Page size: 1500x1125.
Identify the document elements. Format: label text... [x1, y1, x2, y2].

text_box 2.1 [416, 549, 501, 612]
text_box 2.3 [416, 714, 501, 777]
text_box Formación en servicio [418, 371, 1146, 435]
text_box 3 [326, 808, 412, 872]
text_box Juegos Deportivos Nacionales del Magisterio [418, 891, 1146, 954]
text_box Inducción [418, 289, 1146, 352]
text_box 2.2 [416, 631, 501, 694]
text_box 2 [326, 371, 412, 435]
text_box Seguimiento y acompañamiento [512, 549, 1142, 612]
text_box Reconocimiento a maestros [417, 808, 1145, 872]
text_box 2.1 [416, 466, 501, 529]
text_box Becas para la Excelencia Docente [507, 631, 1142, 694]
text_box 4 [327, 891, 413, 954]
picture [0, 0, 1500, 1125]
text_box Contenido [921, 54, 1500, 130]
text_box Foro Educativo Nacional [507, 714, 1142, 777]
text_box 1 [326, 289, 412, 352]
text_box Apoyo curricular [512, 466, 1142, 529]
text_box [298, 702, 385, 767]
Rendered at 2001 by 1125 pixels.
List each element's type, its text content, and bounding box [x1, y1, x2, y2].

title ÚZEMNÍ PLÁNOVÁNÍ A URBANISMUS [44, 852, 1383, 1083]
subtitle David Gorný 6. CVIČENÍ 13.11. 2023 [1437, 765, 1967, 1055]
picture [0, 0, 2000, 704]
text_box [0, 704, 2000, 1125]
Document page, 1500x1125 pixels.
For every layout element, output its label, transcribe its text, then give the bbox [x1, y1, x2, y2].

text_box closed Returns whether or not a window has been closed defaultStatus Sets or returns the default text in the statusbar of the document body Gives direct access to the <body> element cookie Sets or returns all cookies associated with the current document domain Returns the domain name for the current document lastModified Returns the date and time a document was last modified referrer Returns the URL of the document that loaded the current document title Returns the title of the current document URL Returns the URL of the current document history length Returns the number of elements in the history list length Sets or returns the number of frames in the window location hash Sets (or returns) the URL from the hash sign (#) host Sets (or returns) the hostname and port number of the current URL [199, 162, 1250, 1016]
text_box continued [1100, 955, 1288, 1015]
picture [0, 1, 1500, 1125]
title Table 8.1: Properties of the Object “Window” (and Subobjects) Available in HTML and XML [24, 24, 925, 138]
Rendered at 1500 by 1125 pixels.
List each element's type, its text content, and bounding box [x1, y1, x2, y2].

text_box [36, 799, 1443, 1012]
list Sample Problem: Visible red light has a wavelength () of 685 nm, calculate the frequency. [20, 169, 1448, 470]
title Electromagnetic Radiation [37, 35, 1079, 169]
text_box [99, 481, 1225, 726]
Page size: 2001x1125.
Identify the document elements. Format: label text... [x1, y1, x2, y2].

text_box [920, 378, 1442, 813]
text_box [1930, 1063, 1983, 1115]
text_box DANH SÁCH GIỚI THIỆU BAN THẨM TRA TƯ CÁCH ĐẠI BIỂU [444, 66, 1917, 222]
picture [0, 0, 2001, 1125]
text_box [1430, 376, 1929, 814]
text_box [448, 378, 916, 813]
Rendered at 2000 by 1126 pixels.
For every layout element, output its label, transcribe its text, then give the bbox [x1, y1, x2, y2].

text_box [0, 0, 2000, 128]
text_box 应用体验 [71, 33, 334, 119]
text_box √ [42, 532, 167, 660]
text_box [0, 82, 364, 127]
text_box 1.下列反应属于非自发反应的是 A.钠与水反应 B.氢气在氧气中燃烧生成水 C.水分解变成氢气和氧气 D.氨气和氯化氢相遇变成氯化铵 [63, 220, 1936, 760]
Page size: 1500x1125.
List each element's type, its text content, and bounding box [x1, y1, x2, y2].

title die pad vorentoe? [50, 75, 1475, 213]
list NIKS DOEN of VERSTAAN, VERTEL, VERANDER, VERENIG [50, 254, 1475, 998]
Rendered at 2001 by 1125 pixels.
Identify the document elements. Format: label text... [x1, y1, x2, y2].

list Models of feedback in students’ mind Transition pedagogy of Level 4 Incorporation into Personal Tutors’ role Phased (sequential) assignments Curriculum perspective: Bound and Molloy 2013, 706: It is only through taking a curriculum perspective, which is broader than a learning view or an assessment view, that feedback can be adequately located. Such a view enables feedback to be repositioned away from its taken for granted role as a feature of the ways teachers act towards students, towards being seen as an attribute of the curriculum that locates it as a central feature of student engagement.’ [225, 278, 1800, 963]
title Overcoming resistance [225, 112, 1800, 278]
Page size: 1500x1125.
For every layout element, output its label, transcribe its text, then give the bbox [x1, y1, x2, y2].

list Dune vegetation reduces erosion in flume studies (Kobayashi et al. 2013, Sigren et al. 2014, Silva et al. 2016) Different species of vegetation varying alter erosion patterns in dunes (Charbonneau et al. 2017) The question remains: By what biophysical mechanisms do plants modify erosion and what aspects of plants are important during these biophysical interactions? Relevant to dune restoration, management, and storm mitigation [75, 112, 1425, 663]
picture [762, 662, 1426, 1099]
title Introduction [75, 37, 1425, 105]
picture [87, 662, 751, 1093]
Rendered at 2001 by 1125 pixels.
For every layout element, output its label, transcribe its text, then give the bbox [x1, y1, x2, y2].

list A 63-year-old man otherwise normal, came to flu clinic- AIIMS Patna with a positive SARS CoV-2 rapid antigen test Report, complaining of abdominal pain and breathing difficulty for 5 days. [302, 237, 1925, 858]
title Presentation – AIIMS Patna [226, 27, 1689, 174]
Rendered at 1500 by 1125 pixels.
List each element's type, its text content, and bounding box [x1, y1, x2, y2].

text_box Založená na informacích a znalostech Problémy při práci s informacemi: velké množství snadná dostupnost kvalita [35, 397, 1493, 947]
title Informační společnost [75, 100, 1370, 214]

▸ **TO DO**:
Return a faithful copy of all the records above.

▸ **RESULT BELOW**:
Page size: 1500x1125.
Identify the document elements. Format: label text... [x1, y1, x2, y2].

text_box 2.1 [416, 549, 501, 612]
text_box 2.3 [416, 714, 501, 777]
text_box Formación en servicio [418, 371, 1146, 435]
text_box 3 [326, 808, 412, 872]
text_box Juegos Deportivos Nacionales del Magisterio [418, 891, 1146, 954]
text_box Inducción [418, 289, 1146, 352]
text_box 2.2 [416, 631, 501, 694]
text_box 2 [326, 371, 412, 435]
text_box Seguimiento y acompañamiento [512, 549, 1142, 612]
text_box Reconocimiento a maestros [417, 808, 1145, 872]
text_box 2.1 [416, 466, 501, 529]
text_box Becas para la Excelencia Docente [507, 631, 1142, 694]
text_box 4 [327, 891, 413, 954]
picture [0, 0, 1500, 1125]
text_box Contenido [921, 54, 1500, 130]
text_box Foro Educativo Nacional [507, 714, 1142, 777]
text_box 1 [326, 289, 412, 352]
text_box Apoyo curricular [512, 466, 1142, 529]
text_box [298, 702, 385, 767]
Rendered at 2001 by 1125 pixels.
List each element's type, its text content, and bounding box [x1, y1, x2, y2].

title ÚZEMNÍ PLÁNOVÁNÍ A URBANISMUS [44, 852, 1383, 1083]
subtitle David Gorný 6. CVIČENÍ 13.11. 2023 [1437, 765, 1967, 1055]
picture [0, 0, 2000, 704]
text_box [0, 704, 2000, 1125]
Document page, 1500x1125 pixels.
For every layout element, output its label, transcribe its text, then give the bbox [x1, y1, x2, y2].

text_box closed Returns whether or not a window has been closed defaultStatus Sets or returns the default text in the statusbar of the document body Gives direct access to the <body> element cookie Sets or returns all cookies associated with the current document domain Returns the domain name for the current document lastModified Returns the date and time a document was last modified referrer Returns the URL of the document that loaded the current document title Returns the title of the current document URL Returns the URL of the current document history length Returns the number of elements in the history list length Sets or returns the number of frames in the window location hash Sets (or returns) the URL from the hash sign (#) host Sets (or returns) the hostname and port number of the current URL [199, 162, 1250, 1016]
text_box continued [1100, 955, 1288, 1015]
picture [0, 1, 1500, 1125]
title Table 8.1: Properties of the Object “Window” (and Subobjects) Available in HTML and XML [24, 24, 925, 138]
Rendered at 1500 by 1125 pixels.
List each element's type, its text content, and bounding box [x1, y1, x2, y2].

text_box [36, 799, 1443, 1012]
list Sample Problem: Visible red light has a wavelength () of 685 nm, calculate the frequency. [20, 169, 1448, 470]
title Electromagnetic Radiation [37, 35, 1079, 169]
text_box [99, 481, 1225, 726]
Page size: 2001x1125.
Identify the document elements. Format: label text... [x1, y1, x2, y2].

text_box [920, 378, 1442, 813]
text_box [1930, 1063, 1983, 1115]
text_box DANH SÁCH GIỚI THIỆU BAN THẨM TRA TƯ CÁCH ĐẠI BIỂU [444, 66, 1917, 222]
picture [0, 0, 2001, 1125]
text_box [1430, 376, 1929, 814]
text_box [448, 378, 916, 813]
Rendered at 2000 by 1126 pixels.
For every layout element, output its label, transcribe its text, then give the bbox [x1, y1, x2, y2].

text_box [0, 0, 2000, 128]
text_box 应用体验 [71, 33, 334, 119]
text_box √ [42, 532, 167, 660]
text_box [0, 82, 364, 127]
text_box 1.下列反应属于非自发反应的是 A.钠与水反应 B.氢气在氧气中燃烧生成水 C.水分解变成氢气和氧气 D.氨气和氯化氢相遇变成氯化铵 [63, 220, 1936, 760]
Page size: 1500x1125.
List each element's type, its text content, and bounding box [x1, y1, x2, y2].

title die pad vorentoe? [50, 75, 1475, 213]
list NIKS DOEN of VERSTAAN, VERTEL, VERANDER, VERENIG [50, 254, 1475, 998]
Rendered at 2001 by 1125 pixels.
Identify the document elements. Format: label text... [x1, y1, x2, y2].

list Models of feedback in students’ mind Transition pedagogy of Level 4 Incorporation into Personal Tutors’ role Phased (sequential) assignments Curriculum perspective: Bound and Molloy 2013, 706: It is only through taking a curriculum perspective, which is broader than a learning view or an assessment view, that feedback can be adequately located. Such a view enables feedback to be repositioned away from its taken for granted role as a feature of the ways teachers act towards students, towards being seen as an attribute of the curriculum that locates it as a central feature of student engagement.’ [225, 278, 1800, 963]
title Overcoming resistance [225, 112, 1800, 278]
Page size: 1500x1125.
For every layout element, output its label, transcribe its text, then give the bbox [x1, y1, x2, y2].

list Dune vegetation reduces erosion in flume studies (Kobayashi et al. 2013, Sigren et al. 2014, Silva et al. 2016) Different species of vegetation varying alter erosion patterns in dunes (Charbonneau et al. 2017) The question remains: By what biophysical mechanisms do plants modify erosion and what aspects of plants are important during these biophysical interactions? Relevant to dune restoration, management, and storm mitigation [75, 112, 1425, 663]
picture [762, 662, 1426, 1099]
title Introduction [75, 37, 1425, 105]
picture [87, 662, 751, 1093]
Rendered at 2001 by 1125 pixels.
For every layout element, output its label, transcribe its text, then give the bbox [x1, y1, x2, y2].

list A 63-year-old man otherwise normal, came to flu clinic- AIIMS Patna with a positive SARS CoV-2 rapid antigen test Report, complaining of abdominal pain and breathing difficulty for 5 days. [302, 237, 1925, 858]
title Presentation – AIIMS Patna [226, 27, 1689, 174]
Rendered at 1500 by 1125 pixels.
List each element's type, its text content, and bounding box [x1, y1, x2, y2].

text_box Založená na informacích a znalostech Problémy při práci s informacemi: velké množství snadná dostupnost kvalita [35, 397, 1493, 947]
title Informační společnost [75, 100, 1370, 214]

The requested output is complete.